- [Task brief]: Please print all of the entries below verbatim, keeping every line in its original order.

[Opening Extracted entries section]

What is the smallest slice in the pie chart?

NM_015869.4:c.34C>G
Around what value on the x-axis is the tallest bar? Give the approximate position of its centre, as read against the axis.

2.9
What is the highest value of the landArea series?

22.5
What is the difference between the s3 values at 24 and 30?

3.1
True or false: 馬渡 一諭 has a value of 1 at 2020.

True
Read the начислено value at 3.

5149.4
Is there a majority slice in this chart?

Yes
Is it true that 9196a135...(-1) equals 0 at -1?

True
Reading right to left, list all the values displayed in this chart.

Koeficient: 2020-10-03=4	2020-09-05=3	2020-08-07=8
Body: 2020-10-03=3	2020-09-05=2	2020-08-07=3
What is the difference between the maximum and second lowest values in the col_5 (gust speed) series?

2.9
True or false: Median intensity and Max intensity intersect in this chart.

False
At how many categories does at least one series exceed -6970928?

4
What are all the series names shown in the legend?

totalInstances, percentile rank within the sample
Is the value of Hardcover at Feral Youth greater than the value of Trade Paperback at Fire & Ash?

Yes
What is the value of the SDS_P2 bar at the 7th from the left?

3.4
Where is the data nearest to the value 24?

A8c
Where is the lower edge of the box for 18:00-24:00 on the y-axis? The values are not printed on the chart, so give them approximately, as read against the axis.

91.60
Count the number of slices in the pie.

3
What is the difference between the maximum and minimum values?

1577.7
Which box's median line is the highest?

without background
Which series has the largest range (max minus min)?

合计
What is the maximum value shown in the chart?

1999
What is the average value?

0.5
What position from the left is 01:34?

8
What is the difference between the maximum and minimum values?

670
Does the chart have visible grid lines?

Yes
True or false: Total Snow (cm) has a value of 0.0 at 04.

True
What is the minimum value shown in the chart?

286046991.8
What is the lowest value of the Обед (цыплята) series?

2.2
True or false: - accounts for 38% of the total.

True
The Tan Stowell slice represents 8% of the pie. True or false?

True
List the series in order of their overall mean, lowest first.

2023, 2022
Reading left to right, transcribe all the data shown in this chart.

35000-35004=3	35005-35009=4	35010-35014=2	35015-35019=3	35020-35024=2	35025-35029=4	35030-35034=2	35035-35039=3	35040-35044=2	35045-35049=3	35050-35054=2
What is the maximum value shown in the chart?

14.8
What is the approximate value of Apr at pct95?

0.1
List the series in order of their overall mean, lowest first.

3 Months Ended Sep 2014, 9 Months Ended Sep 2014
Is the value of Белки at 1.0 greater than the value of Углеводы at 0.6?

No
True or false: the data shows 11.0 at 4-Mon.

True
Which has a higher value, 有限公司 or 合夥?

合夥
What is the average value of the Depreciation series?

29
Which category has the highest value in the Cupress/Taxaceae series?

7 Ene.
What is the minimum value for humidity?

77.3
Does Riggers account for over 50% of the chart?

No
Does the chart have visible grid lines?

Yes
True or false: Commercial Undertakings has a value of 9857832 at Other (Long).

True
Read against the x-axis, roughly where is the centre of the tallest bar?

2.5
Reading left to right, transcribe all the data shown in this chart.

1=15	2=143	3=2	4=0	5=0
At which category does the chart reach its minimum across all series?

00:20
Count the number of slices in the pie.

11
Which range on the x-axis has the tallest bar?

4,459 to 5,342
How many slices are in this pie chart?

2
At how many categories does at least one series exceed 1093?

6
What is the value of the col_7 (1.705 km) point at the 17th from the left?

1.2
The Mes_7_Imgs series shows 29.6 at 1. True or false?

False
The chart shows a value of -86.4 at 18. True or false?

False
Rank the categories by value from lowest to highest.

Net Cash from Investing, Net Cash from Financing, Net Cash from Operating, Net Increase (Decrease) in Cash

[Closing Extracted entries section]

- [Response box]:
What is the smallest slice in the pie chart?

NM_015869.4:c.34C>G
Around what value on the x-axis is the tallest bar? Give the approximate position of its centre, as read against the axis.

2.9
What is the highest value of the landArea series?

22.5
What is the difference between the s3 values at 24 and 30?

3.1
True or false: 馬渡 一諭 has a value of 1 at 2020.

True
Read the начислено value at 3.

5149.4
Is there a majority slice in this chart?

Yes
Is it true that 9196a135...(-1) equals 0 at -1?

True
Reading right to left, list all the values displayed in this chart.

Koeficient: 2020-10-03=4	2020-09-05=3	2020-08-07=8
Body: 2020-10-03=3	2020-09-05=2	2020-08-07=3
What is the difference between the maximum and second lowest values in the col_5 (gust speed) series?

2.9
True or false: Median intensity and Max intensity intersect in this chart.

False
At how many categories does at least one series exceed -6970928?

4
What are all the series names shown in the legend?

totalInstances, percentile rank within the sample
Is the value of Hardcover at Feral Youth greater than the value of Trade Paperback at Fire & Ash?

Yes
What is the value of the SDS_P2 bar at the 7th from the left?

3.4
Where is the data nearest to the value 24?

A8c
Where is the lower edge of the box for 18:00-24:00 on the y-axis? The values are not printed on the chart, so give them approximately, as read against the axis.

91.60
Count the number of slices in the pie.

3
What is the difference between the maximum and minimum values?

1577.7
Which box's median line is the highest?

without background
Which series has the largest range (max minus min)?

合计
What is the maximum value shown in the chart?

1999
What is the average value?

0.5
What position from the left is 01:34?

8
What is the difference between the maximum and minimum values?

670
Does the chart have visible grid lines?

Yes
True or false: Total Snow (cm) has a value of 0.0 at 04.

True
What is the minimum value shown in the chart?

286046991.8
What is the lowest value of the Обед (цыплята) series?

2.2
True or false: - accounts for 38% of the total.

True
The Tan Stowell slice represents 8% of the pie. True or false?

True
List the series in order of their overall mean, lowest first.

2023, 2022
Reading left to right, transcribe all the data shown in this chart.

35000-35004=3	35005-35009=4	35010-35014=2	35015-35019=3	35020-35024=2	35025-35029=4	35030-35034=2	35035-35039=3	35040-35044=2	35045-35049=3	35050-35054=2
What is the maximum value shown in the chart?

14.8
What is the approximate value of Apr at pct95?

0.1
List the series in order of their overall mean, lowest first.

3 Months Ended Sep 2014, 9 Months Ended Sep 2014
Is the value of Белки at 1.0 greater than the value of Углеводы at 0.6?

No
True or false: the data shows 11.0 at 4-Mon.

True
Which has a higher value, 有限公司 or 合夥?

合夥
What is the average value of the Depreciation series?

29
Which category has the highest value in the Cupress/Taxaceae series?

7 Ene.
What is the minimum value for humidity?

77.3
Does Riggers account for over 50% of the chart?

No
Does the chart have visible grid lines?

Yes
True or false: Commercial Undertakings has a value of 9857832 at Other (Long).

True
Read against the x-axis, roughly where is the centre of the tallest bar?

2.5
Reading left to right, transcribe all the data shown in this chart.

1=15	2=143	3=2	4=0	5=0
At which category does the chart reach its minimum across all series?

00:20
Count the number of slices in the pie.

11
Which range on the x-axis has the tallest bar?

4,459 to 5,342
How many slices are in this pie chart?

2
At how many categories does at least one series exceed 1093?

6
What is the value of the col_7 (1.705 km) point at the 17th from the left?

1.2
The Mes_7_Imgs series shows 29.6 at 1. True or false?

False
The chart shows a value of -86.4 at 18. True or false?

False
Rank the categories by value from lowest to highest.

Net Cash from Investing, Net Cash from Financing, Net Cash from Operating, Net Increase (Decrease) in Cash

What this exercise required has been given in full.